Yunaldi Libra
Mahasiswa Magister Ilmu Komunikasi UPN Veteran Jakarta
WARGA Perumahan Bukit Pesanggerahan Indah 2, Bojonggede, Bogor, memilih melawan dengan cara yang unik untuk melawan gempuran sampah yang kian merajalela. Mereka memasang spanduk berisi sumpah serapah dan doa kutukan bagi pembuang sampah sembarangan. Terkesan lucu memang, tapi inilah salah satu potret nyata keputusasaan yang dijadikan alat perlawanan ekologis oleh masyarakat.

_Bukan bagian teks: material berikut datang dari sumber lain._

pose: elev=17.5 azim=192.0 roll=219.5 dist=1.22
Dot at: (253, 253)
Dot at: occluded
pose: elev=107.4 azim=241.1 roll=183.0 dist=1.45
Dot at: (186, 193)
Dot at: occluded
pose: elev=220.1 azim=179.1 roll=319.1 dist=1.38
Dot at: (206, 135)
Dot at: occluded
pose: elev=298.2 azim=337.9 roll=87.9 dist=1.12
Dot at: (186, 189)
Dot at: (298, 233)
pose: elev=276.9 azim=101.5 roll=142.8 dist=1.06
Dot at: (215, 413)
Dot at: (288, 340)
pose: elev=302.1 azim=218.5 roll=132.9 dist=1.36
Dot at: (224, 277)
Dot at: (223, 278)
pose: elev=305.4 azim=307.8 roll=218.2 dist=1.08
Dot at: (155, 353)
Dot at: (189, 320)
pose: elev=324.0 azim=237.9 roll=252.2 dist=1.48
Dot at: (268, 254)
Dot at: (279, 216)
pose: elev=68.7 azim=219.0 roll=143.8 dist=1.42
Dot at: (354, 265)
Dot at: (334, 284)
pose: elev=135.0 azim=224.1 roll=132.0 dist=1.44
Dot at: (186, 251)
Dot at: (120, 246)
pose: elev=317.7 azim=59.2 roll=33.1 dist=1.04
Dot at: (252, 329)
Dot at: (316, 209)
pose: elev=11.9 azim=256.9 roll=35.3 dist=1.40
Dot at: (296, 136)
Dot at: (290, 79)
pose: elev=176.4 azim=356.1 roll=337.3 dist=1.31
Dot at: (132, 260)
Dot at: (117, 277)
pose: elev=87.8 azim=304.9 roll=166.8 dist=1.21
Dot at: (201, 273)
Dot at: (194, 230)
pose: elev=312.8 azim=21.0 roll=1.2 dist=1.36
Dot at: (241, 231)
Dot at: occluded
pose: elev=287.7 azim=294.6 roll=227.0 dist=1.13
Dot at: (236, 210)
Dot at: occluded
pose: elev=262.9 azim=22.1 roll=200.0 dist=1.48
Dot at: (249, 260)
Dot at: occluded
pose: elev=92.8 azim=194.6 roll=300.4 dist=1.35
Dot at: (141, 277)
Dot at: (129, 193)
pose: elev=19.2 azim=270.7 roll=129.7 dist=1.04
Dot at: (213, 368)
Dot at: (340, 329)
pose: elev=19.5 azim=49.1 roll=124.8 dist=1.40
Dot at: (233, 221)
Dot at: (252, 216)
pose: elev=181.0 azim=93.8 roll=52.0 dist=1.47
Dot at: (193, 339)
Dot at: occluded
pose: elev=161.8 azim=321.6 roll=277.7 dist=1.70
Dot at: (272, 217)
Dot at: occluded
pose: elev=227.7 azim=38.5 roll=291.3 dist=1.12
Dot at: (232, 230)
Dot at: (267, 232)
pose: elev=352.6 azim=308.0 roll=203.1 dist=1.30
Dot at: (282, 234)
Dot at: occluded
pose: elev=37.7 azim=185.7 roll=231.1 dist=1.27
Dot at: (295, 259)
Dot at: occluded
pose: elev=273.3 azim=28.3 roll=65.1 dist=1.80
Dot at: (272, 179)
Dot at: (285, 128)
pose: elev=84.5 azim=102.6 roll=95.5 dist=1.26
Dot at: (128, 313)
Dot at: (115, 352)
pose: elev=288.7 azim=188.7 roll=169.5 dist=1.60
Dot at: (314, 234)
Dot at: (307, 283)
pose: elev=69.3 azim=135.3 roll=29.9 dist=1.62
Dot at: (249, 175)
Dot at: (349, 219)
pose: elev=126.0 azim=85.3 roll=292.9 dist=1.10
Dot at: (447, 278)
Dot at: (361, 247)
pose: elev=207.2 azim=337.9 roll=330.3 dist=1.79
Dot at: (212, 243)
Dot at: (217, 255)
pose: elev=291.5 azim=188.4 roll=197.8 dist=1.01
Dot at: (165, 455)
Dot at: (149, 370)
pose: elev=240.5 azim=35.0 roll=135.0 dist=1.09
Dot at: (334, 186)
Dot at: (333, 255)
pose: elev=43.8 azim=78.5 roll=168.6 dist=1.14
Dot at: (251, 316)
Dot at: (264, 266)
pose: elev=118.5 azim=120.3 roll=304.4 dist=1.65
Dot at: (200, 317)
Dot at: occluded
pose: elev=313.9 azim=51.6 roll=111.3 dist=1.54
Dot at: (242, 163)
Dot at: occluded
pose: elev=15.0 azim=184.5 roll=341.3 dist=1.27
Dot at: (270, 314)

Kita sering melihat spanduk larangan buang sampah di mana-mana. Warga perumahan yang berlokasi di desa ragajaya ini, menulis narasi yang mampu membuat pembacanya tertegun.
“Demi Allah Saya Ikhlas, Anak Cucu Saya 7 Turunan Akan Menderita dan Sakit Berkepanjangan Jika Saya Buang Sampah di Sini.”
Narasi ini tentunya bukan kalimat dalam ceramah agama atau naskah yang diucapkan aktor dalam drama sinetron. Narasi “keras”ini adalah pesan warga yang ada di spanduk, yang dipasang di pinggir jalan tempat tumpukan sampah "kiriman" biasa bersarang. Bukan hanya di Bojonggede, fenomena serupa muncul di banyak kota. Di Bantul ada gambar pocong, di Jember ada ancaman “miskin tujuh turunan”, dan di Sukabumi tertulis “Hanya Monyet yang Buang Sampah Sembarangan”.
Spanduk-spanduk unik tersebut merupakan cerminan suara hati masyarakat yang sudah jengah, muak, dan marah. Tapi di sisi lain, mereka tidak pasrah begitu saja. Mereka melawan. Bukan dengan cara kekerasan, tapi dengan komunikasi yang menyentuh, bahkan menggelitik.
Melalui spanduk yang dibikin oleh warga perrumahan bukit pesanggerahan indah 2 kita bisa belajar bahwa tidak perlu papan reklame atau kampanye jutaan rupiah untuk menyampaikan komunikasi efektif kepada masyarakat. Spanduk plastik murah bisa menjadi alat komunikasi yang lebih tepat dari pada baliho resmi pemerintah. Kenapa? Karena narasi yang tertulis di spanduk tersebut datang langsung dari hati warga.
Meski menggunakan bahasa sehari hari, isi spanduk tersebut tidak basa basi dan penuh dengan emosi, karena memberi sentuhan religius, sindiran, bahkan ancaman. Semua itu dilakukan sebagai bentuk strategi yang mungkin tidak disadari. Namun cara itu mampu menghadirkan rasa malu, dan menggerakkan tanggung jawab, serta rasa hormat pada lingkungan (Jatmika, 2022).
Komunikasi visual berperan penting dalam menyampaikan pesan sosial dan ekologis. Menurut Kress dan van Leeuwen (2006), elemen visual mampu mentransmisikan informasi, dan juga membentuk makna sosial. Spanduk larangan buang sampah, yang ditempatkan secara strategis di titik-titik rawan pembuangan sampah, menjadi simbol perlawanan warga. Spanduk tersebut juga menjadi media komunikasi yang efektif untuk mengkomunikasikan nilai sosial tertentu, termasuk kepedulian, rasa malu, dan tanggung jawab sosial.
Dalam kerangka teoritis ecomedia, media adalah alat untuk menyampaikan informasi, dan juga menjadi bagian dari ekosistem sosial dan ekologis. Rust, Monani, dan Cubitt (2015) menjelaskan bahwa ecomedia mengaitkan komunikasi dengan konteks lingkungan, budaya, dan praktik sosial. Spanduk menjadi bagian dari lanskap ekologis untuk menyampaikan larangan, dan membentuk kesadaran serta respons terhadap masalah lingkungan.
Spanduk larangan buang sampah berfungsi sebagai bentuk nyata dari ecomedia, sederhana, murah, namun efektif dalam membentuk kesadaran ekologis. Spanduk tersebut juga menjadi alat kontrol sosial karena keberadaannya menciptakan tekanan moral bagi warga dan orang luar yang melewatinya. Bahkan, bentuk dan isi pesan menjadi viral di media sosial, memperkuat efeknya secara luas.